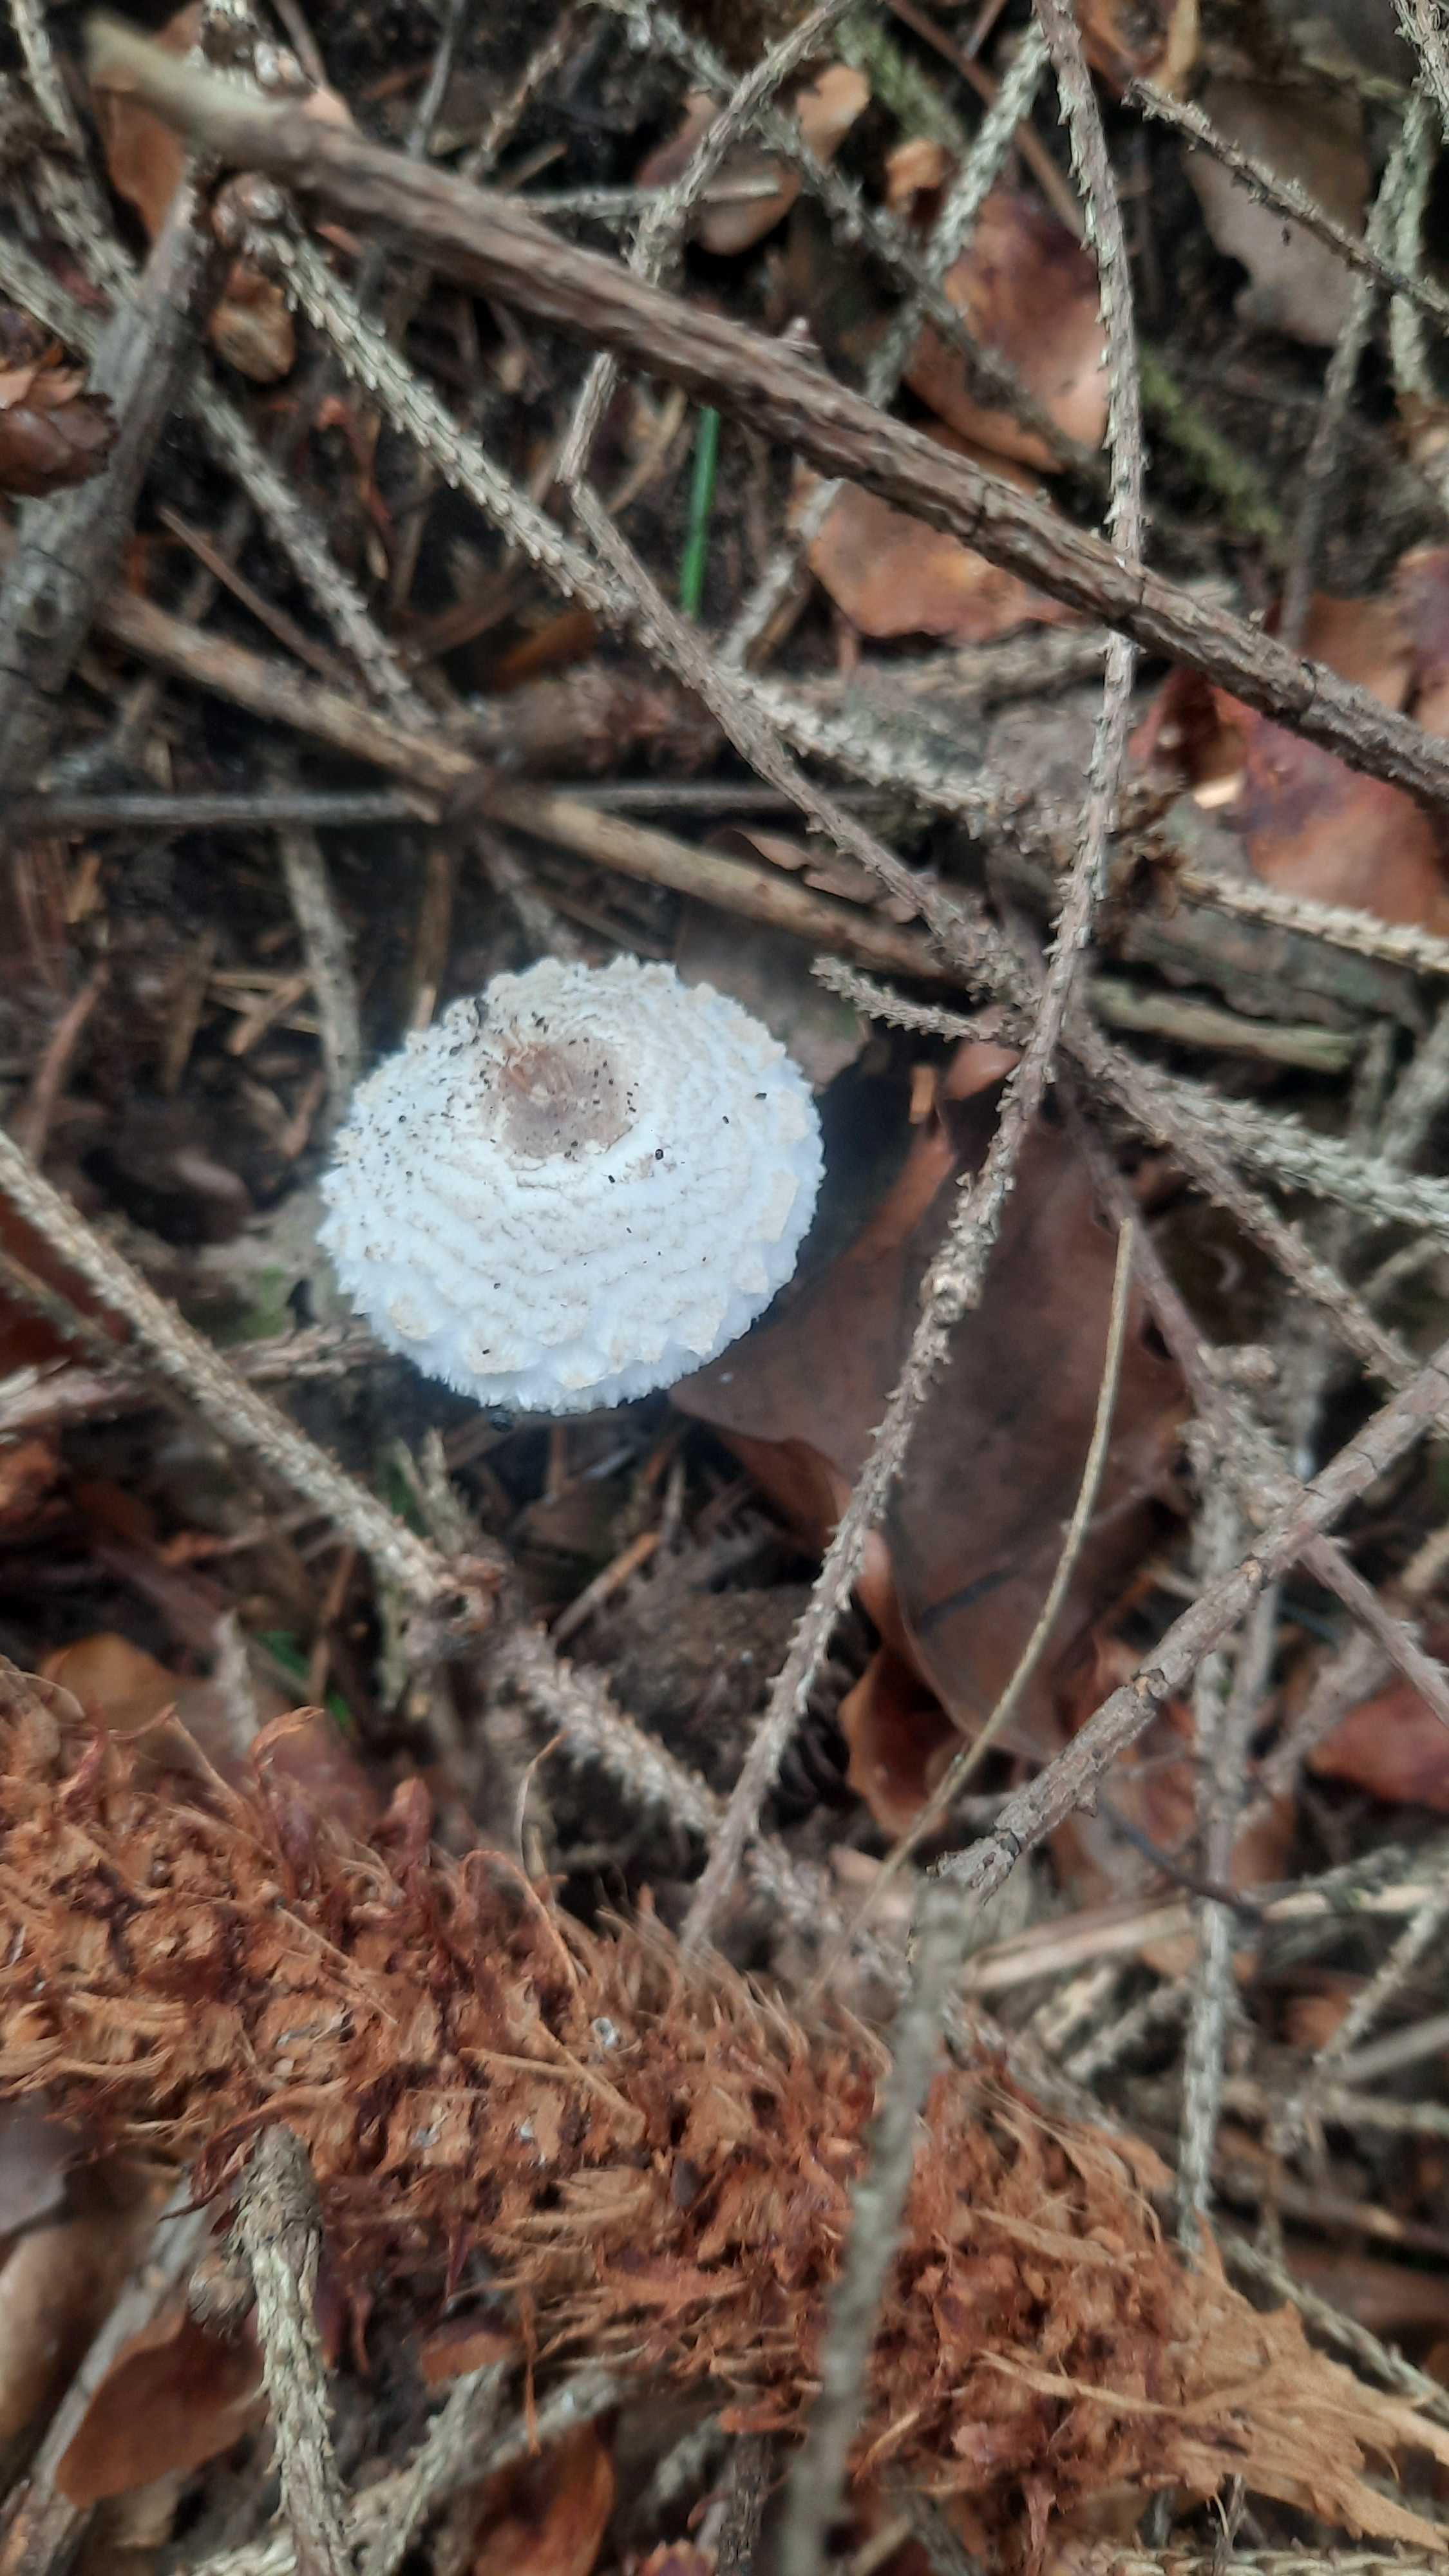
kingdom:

+---+

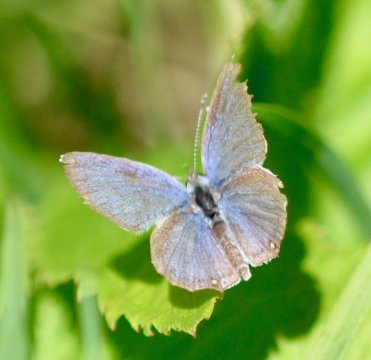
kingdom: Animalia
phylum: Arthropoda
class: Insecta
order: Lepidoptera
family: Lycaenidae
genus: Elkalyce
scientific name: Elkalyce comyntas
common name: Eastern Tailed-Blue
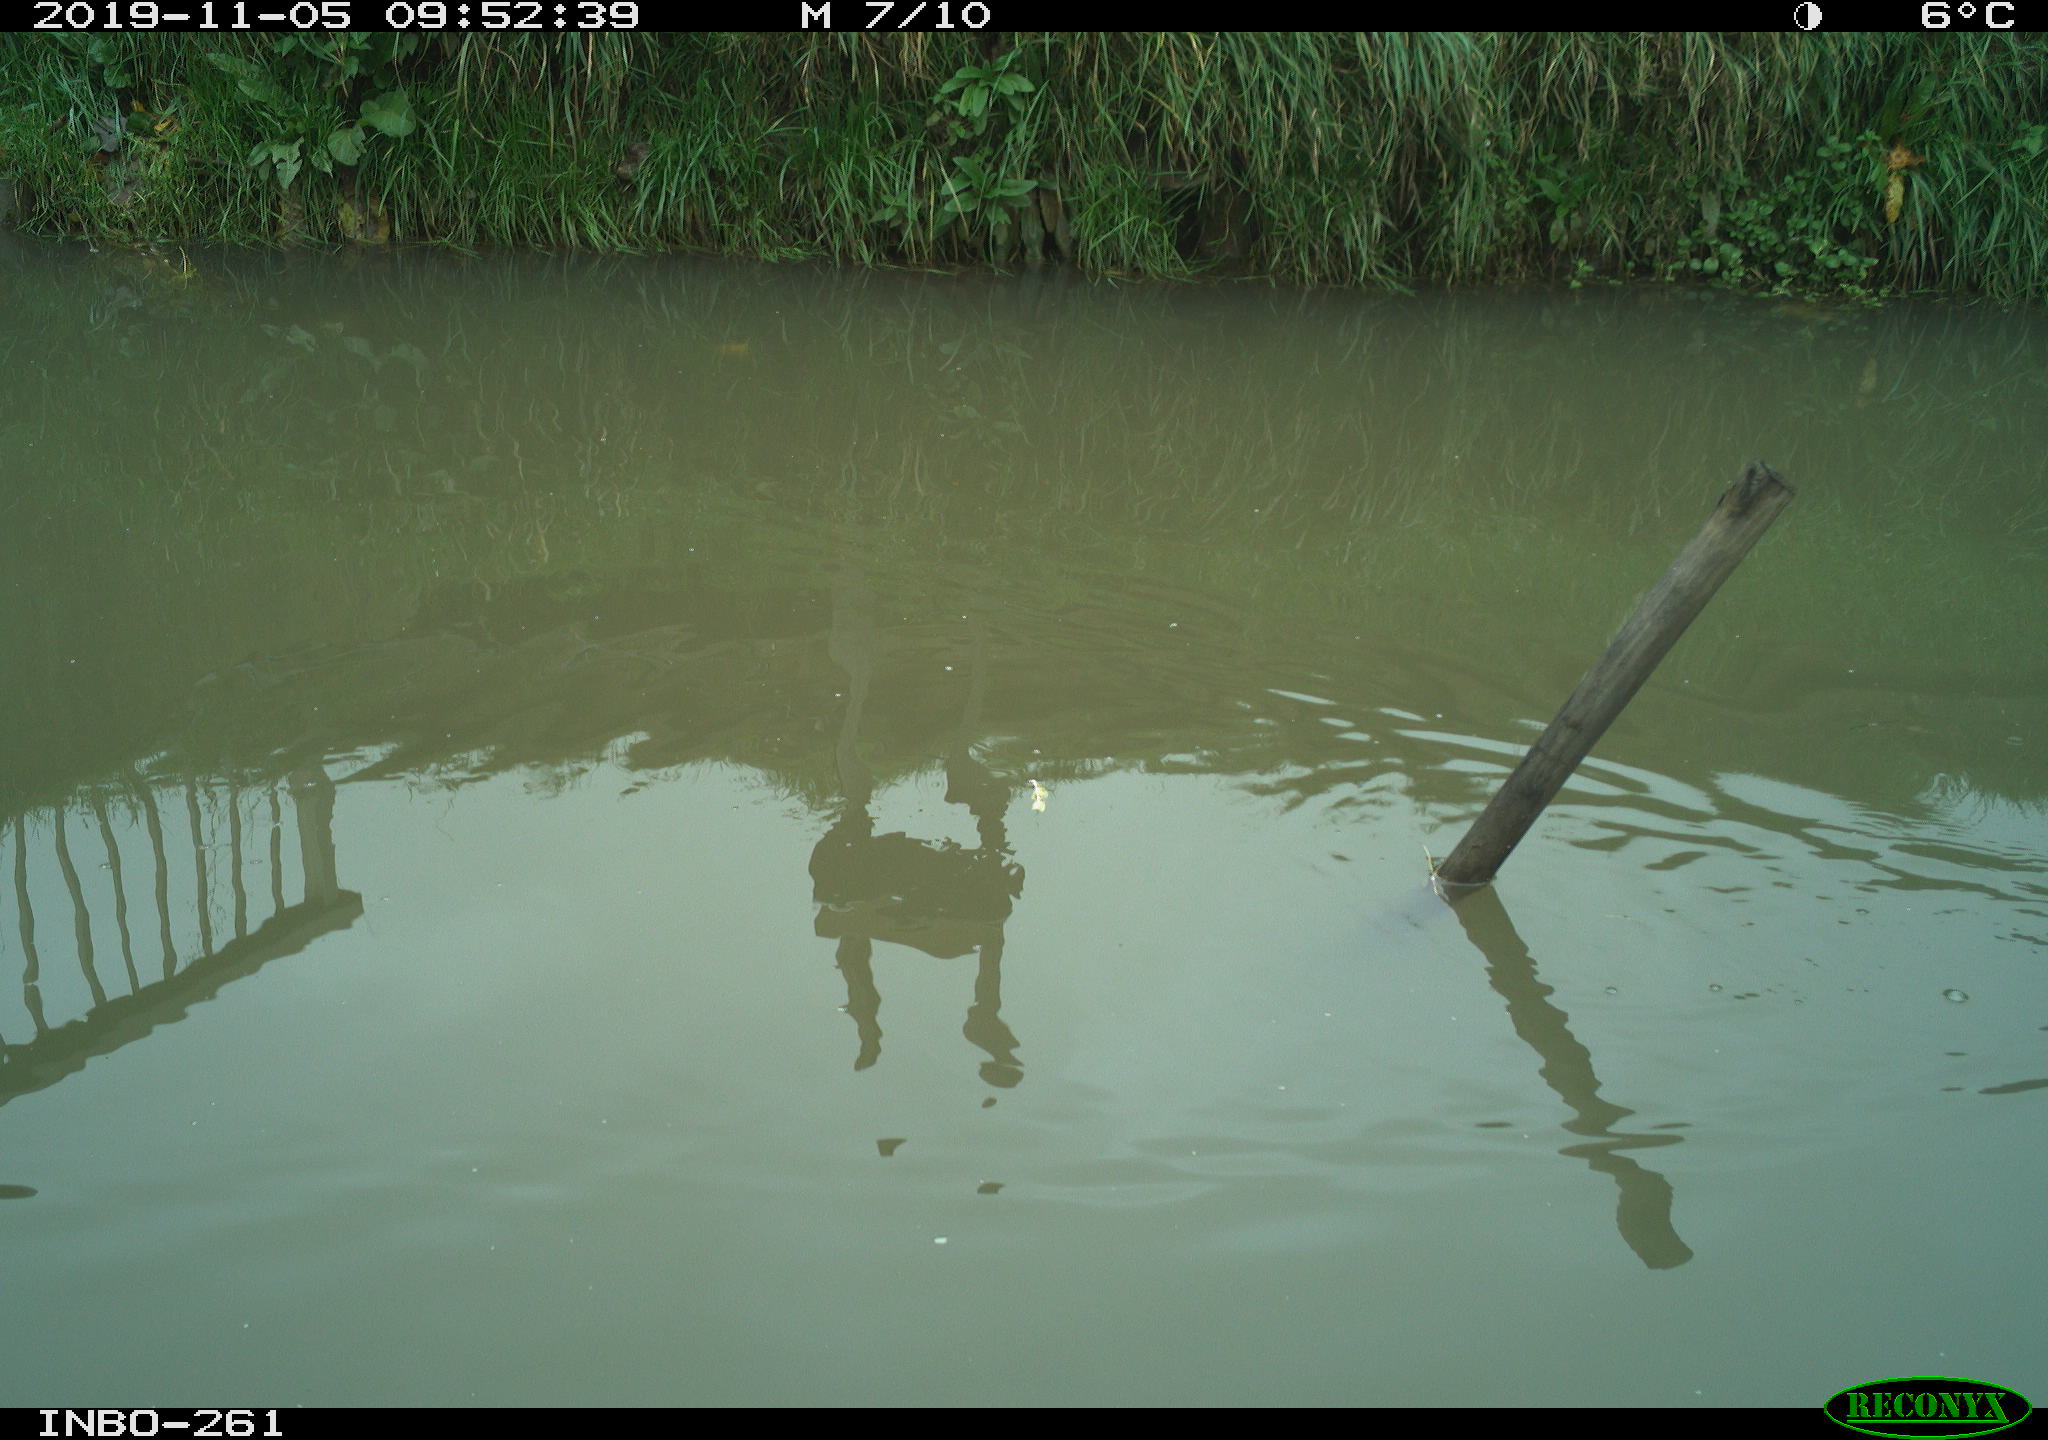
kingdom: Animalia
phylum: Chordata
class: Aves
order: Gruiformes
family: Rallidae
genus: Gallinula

+---+

■ Brief
Repeat the lines between the line holding "family: Lycaenidae" and the line holding "genus: Gallinula", inclusive, and leave the pictures out of your answer.

■ Worked solution
family: Lycaenidae
genus: Elkalyce
scientific name: Elkalyce comyntas
common name: Eastern Tailed-Blue
kingdom: Animalia
phylum: Chordata
class: Aves
order: Gruiformes
family: Rallidae
genus: Gallinula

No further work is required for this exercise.